*Task description:* Keep the pictures out of the copy and print all the entries below exactly.

*Dataset excerpts:*

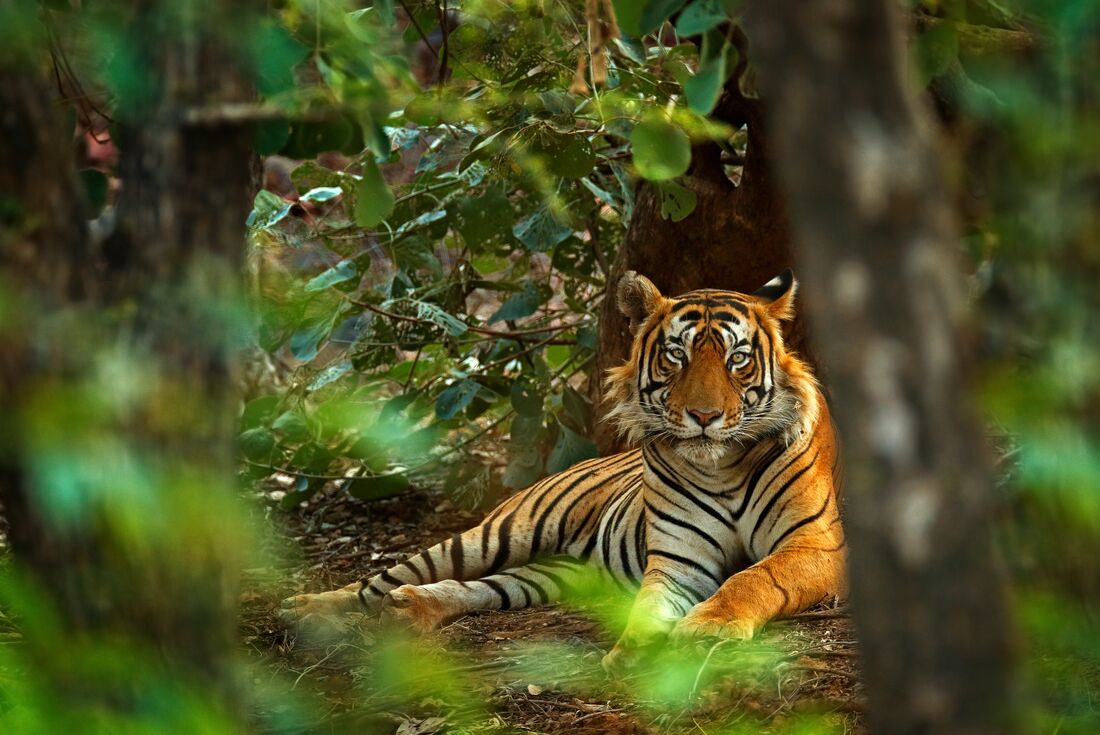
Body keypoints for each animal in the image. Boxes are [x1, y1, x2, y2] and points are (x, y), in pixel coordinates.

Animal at [280, 270, 846, 671]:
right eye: (676, 356)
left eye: (737, 360)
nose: (703, 416)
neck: (721, 467)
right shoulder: (678, 560)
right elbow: (649, 605)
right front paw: (634, 653)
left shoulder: (816, 544)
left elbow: (754, 577)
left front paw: (707, 629)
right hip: (498, 534)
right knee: (381, 579)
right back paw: (306, 608)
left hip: (555, 574)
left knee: (481, 588)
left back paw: (410, 609)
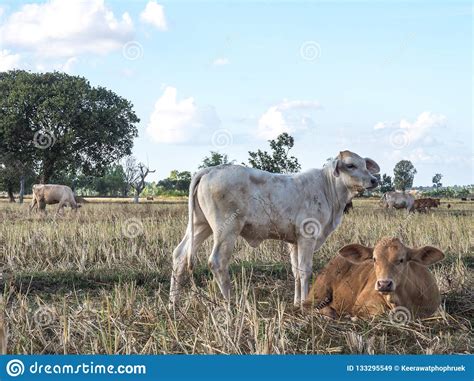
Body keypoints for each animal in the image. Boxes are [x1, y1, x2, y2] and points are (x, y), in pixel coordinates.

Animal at [168, 150, 380, 308]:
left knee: (179, 255)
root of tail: (210, 170)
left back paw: (173, 304)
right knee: (217, 262)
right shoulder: (307, 237)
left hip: (200, 225)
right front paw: (305, 304)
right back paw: (231, 305)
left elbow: (296, 271)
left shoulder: (294, 242)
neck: (329, 189)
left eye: (364, 164)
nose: (374, 180)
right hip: (226, 230)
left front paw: (296, 303)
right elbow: (305, 270)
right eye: (350, 165)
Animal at [304, 238, 444, 318]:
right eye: (374, 259)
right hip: (319, 292)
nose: (384, 284)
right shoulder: (360, 303)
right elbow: (381, 312)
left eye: (401, 260)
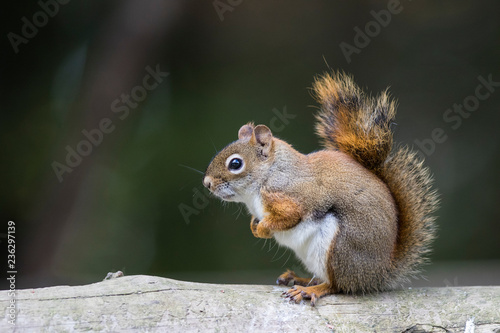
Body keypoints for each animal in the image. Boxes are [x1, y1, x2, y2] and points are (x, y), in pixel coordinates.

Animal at [201, 71, 436, 304]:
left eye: (235, 164)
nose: (207, 183)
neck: (267, 175)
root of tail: (379, 274)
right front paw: (254, 225)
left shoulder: (290, 196)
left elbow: (289, 216)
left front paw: (262, 228)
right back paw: (300, 279)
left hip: (339, 249)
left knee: (338, 285)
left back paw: (311, 290)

*Output:*
Body keypoints for each animal in the image. Boxes are [x1, y1, x2, y2] and points are (x, y), in pixel coordinates.

Animal at [280, 270, 846, 671]:
right eye: (676, 356)
left eye: (737, 360)
nose: (703, 416)
neck: (721, 467)
right shoulder: (678, 560)
right elbow: (649, 605)
right front paw: (634, 653)
left shoulder: (816, 544)
left elbow: (754, 577)
left front paw: (707, 629)
right hip: (498, 534)
right knee: (381, 579)
right back paw: (306, 608)
left hip: (555, 574)
left knee: (481, 588)
left back paw: (410, 609)
Body keypoints for each animal in the image. Boxes are [x1, y1, x2, y2] and points are (x, y), in pixel coordinates.

Animal at [168, 150, 380, 308]:
left knee: (179, 255)
root of tail: (210, 170)
left back paw: (173, 304)
right knee: (217, 262)
right shoulder: (307, 237)
left hip: (200, 225)
right front paw: (305, 304)
right back paw: (231, 305)
left elbow: (296, 271)
left shoulder: (294, 242)
neck: (329, 189)
left eye: (364, 164)
nose: (374, 180)
right hip: (226, 230)
left front paw: (296, 303)
right elbow: (305, 270)
right eye: (350, 165)
Animal at [304, 238, 444, 318]:
right eye: (374, 259)
right hip: (319, 292)
nose: (384, 284)
right shoulder: (360, 303)
right elbow: (381, 312)
left eye: (401, 260)
Body keypoints for each animal in the image. Boxes are [x1, y1, x2, y2] and points are (x, y), in pixel coordinates.

Animal at [201, 71, 436, 304]:
left eye: (235, 164)
nose: (207, 183)
neck: (267, 175)
root of tail: (379, 274)
right front paw: (254, 225)
left shoulder: (290, 196)
left elbow: (289, 216)
left front paw: (262, 228)
right back paw: (300, 279)
left hip: (339, 249)
left knee: (338, 285)
left back paw: (311, 290)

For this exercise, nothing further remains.